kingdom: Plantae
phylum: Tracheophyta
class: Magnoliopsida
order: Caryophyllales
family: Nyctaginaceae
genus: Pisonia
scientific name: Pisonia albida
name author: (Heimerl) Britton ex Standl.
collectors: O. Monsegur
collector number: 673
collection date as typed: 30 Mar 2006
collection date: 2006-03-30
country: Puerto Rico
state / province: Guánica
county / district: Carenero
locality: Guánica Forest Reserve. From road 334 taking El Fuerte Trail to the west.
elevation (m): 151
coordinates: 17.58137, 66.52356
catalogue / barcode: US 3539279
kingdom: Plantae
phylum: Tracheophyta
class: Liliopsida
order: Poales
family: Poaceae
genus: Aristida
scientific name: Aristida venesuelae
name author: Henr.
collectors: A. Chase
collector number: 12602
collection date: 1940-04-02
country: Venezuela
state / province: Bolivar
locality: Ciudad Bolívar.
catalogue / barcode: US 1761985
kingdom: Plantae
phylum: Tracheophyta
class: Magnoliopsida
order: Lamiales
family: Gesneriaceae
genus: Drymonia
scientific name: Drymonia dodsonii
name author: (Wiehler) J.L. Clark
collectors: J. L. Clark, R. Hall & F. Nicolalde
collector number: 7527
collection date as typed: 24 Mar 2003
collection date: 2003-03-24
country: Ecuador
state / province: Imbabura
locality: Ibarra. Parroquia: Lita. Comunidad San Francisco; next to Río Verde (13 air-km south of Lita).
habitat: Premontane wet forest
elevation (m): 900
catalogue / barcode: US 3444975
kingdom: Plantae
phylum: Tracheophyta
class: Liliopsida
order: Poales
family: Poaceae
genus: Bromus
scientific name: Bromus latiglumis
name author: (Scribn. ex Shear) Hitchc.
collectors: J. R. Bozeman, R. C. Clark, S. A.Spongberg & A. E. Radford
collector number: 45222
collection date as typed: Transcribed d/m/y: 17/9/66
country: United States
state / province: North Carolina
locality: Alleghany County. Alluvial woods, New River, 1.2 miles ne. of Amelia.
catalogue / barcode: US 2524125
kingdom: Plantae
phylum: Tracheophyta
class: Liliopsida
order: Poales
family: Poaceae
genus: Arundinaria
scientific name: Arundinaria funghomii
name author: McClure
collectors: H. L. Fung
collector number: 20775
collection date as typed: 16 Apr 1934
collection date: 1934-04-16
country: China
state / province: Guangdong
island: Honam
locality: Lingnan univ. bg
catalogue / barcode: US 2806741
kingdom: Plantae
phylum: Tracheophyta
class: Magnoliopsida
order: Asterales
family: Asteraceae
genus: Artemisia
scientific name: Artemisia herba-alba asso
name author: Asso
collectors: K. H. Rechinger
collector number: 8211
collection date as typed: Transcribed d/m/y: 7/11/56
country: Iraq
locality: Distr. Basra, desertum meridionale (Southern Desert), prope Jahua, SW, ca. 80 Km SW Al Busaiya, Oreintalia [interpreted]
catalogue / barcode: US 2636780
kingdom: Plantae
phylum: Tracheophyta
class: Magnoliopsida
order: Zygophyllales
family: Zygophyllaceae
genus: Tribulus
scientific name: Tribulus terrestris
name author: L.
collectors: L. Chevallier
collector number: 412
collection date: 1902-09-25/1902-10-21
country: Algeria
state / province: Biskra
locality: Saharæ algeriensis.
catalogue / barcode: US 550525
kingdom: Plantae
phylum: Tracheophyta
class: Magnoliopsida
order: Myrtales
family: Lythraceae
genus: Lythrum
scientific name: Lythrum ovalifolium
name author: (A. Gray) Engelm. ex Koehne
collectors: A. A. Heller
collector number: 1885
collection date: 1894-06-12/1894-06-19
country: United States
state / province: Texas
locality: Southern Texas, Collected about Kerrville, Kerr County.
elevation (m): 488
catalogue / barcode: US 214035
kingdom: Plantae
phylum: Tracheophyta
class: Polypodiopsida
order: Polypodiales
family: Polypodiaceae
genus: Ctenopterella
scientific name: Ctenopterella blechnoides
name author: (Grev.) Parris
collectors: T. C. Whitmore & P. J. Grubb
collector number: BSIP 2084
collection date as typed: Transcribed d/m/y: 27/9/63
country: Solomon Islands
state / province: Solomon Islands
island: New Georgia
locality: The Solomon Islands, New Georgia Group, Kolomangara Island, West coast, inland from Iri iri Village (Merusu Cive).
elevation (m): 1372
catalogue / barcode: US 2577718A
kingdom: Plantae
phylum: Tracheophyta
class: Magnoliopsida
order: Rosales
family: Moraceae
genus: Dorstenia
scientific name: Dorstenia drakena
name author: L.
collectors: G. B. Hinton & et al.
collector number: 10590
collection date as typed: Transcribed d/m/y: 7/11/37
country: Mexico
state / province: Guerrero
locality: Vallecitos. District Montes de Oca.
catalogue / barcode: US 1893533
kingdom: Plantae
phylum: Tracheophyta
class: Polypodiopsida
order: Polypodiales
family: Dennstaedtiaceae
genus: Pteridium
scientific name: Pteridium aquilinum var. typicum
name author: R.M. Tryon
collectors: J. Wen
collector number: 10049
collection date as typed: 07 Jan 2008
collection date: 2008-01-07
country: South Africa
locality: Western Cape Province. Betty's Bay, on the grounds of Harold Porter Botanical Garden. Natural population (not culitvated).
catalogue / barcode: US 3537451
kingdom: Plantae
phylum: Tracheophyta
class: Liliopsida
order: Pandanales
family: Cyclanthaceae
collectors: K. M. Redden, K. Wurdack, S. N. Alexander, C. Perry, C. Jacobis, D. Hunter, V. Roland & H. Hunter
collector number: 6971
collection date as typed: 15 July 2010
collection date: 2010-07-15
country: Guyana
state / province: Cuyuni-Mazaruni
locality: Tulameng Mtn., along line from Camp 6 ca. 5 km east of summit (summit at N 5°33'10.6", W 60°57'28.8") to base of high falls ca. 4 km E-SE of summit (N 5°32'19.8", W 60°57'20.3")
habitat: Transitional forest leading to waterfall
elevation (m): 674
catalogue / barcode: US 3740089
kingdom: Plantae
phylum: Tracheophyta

## REQUEST:
Please reproduce unchanged the lines of the data above, from the line containing "collection date: 1894-06-12/1894-06-19" through the line containing "scientific name: Ctenopterella blechnoides", including both of those lines.

## EXERCISE RESULT:
collection date: 1894-06-12/1894-06-19
country: United States
state / province: Texas
locality: Southern Texas, Collected about Kerrville, Kerr County.
elevation (m): 488
catalogue / barcode: US 214035
kingdom: Plantae
phylum: Tracheophyta
class: Polypodiopsida
order: Polypodiales
family: Polypodiaceae
genus: Ctenopterella
scientific name: Ctenopterella blechnoides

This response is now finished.